Supplied material:
═══

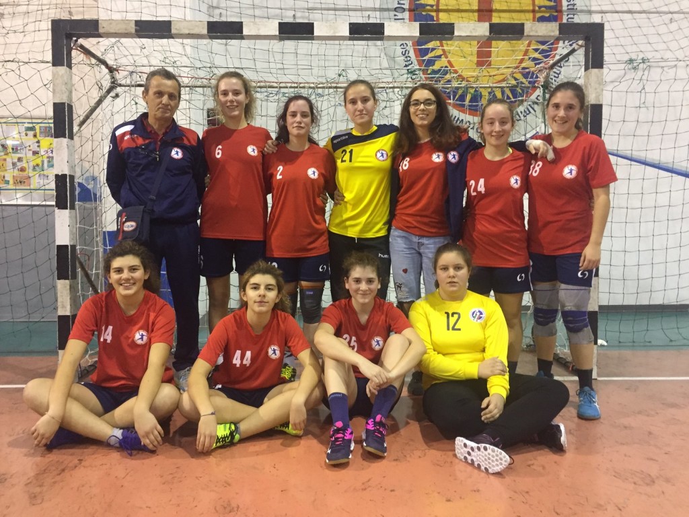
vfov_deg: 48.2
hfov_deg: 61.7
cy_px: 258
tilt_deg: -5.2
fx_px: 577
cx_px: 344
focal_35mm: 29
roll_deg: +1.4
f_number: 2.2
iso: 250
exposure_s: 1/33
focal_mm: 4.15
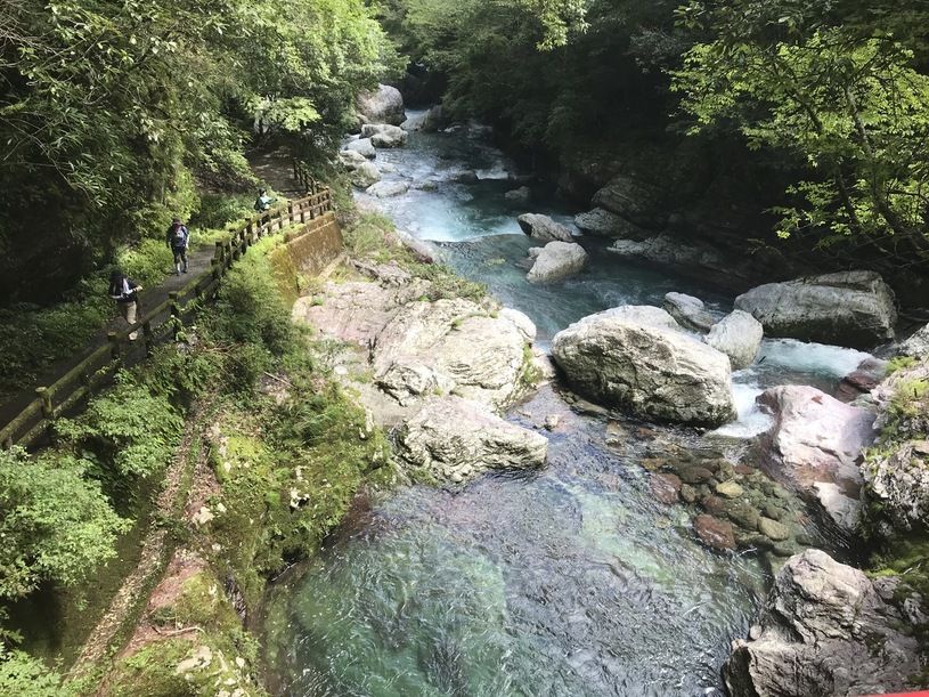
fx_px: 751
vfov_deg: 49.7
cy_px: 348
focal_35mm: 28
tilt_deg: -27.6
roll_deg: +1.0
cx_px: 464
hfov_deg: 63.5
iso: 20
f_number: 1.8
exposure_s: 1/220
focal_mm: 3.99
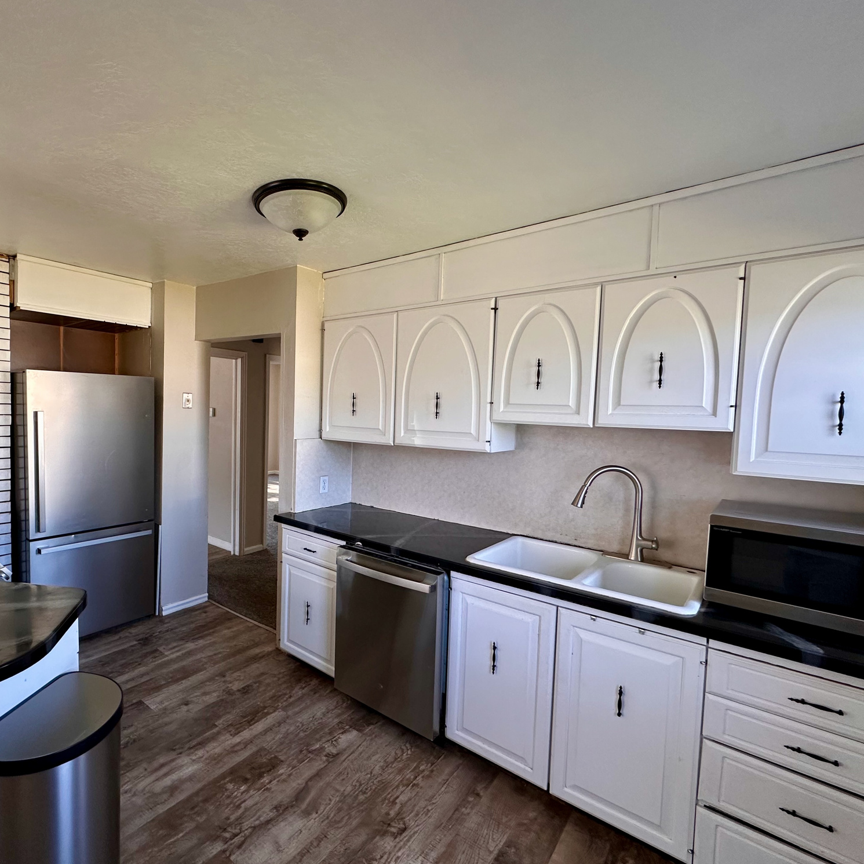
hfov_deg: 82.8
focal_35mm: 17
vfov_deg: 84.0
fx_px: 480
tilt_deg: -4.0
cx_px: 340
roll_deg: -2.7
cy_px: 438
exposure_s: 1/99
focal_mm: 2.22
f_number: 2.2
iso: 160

═══

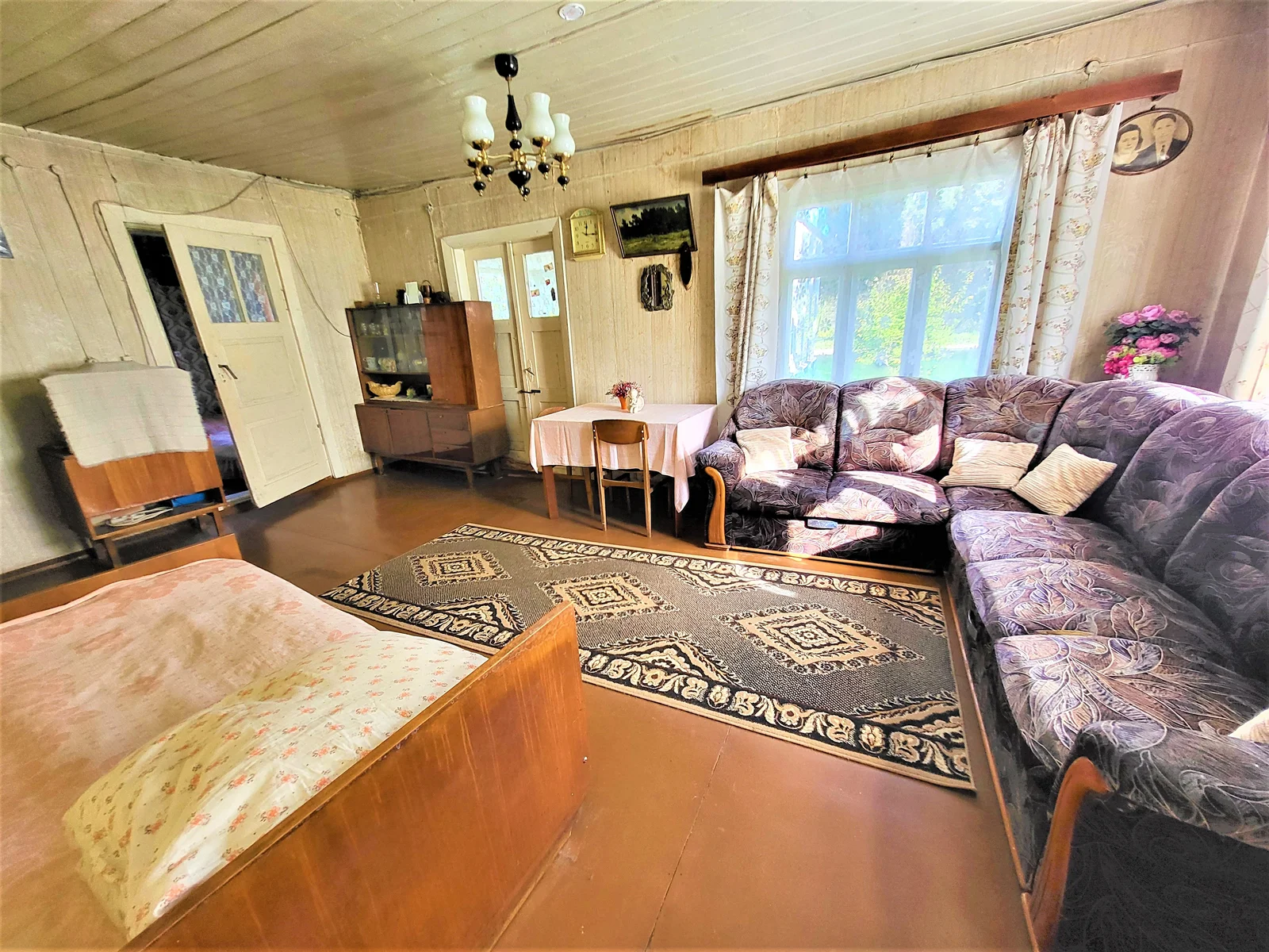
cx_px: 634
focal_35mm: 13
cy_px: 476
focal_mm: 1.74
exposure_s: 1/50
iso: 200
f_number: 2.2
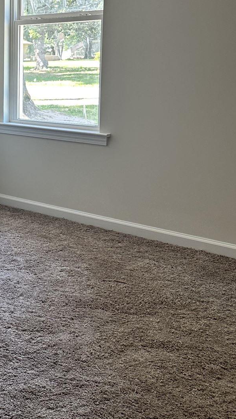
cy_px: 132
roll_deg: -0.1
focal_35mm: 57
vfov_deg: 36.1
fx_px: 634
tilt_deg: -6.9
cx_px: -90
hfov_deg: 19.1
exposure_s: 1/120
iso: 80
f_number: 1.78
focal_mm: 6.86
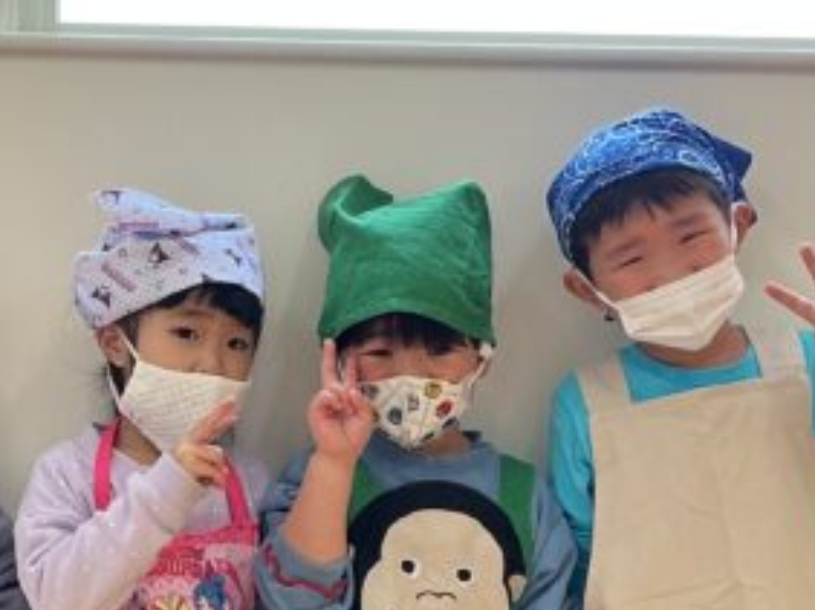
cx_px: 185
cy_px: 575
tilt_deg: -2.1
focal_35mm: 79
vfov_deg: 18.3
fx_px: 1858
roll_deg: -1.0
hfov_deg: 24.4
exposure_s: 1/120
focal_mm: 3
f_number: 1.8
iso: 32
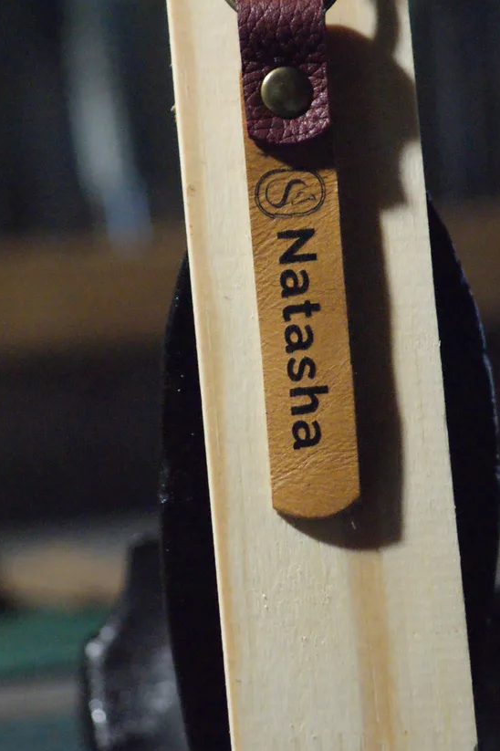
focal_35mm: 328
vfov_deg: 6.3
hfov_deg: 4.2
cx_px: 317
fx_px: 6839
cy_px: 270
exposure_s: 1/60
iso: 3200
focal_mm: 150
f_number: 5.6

═══

What is needed:
Above are the records; repeat exactly the lines from the one holding "vfov_deg: 6.3" down to the one holding "f_number: 5.6", end lines included.

Written answer:
vfov_deg: 6.3
hfov_deg: 4.2
cx_px: 317
fx_px: 6839
cy_px: 270
exposure_s: 1/60
iso: 3200
focal_mm: 150
f_number: 5.6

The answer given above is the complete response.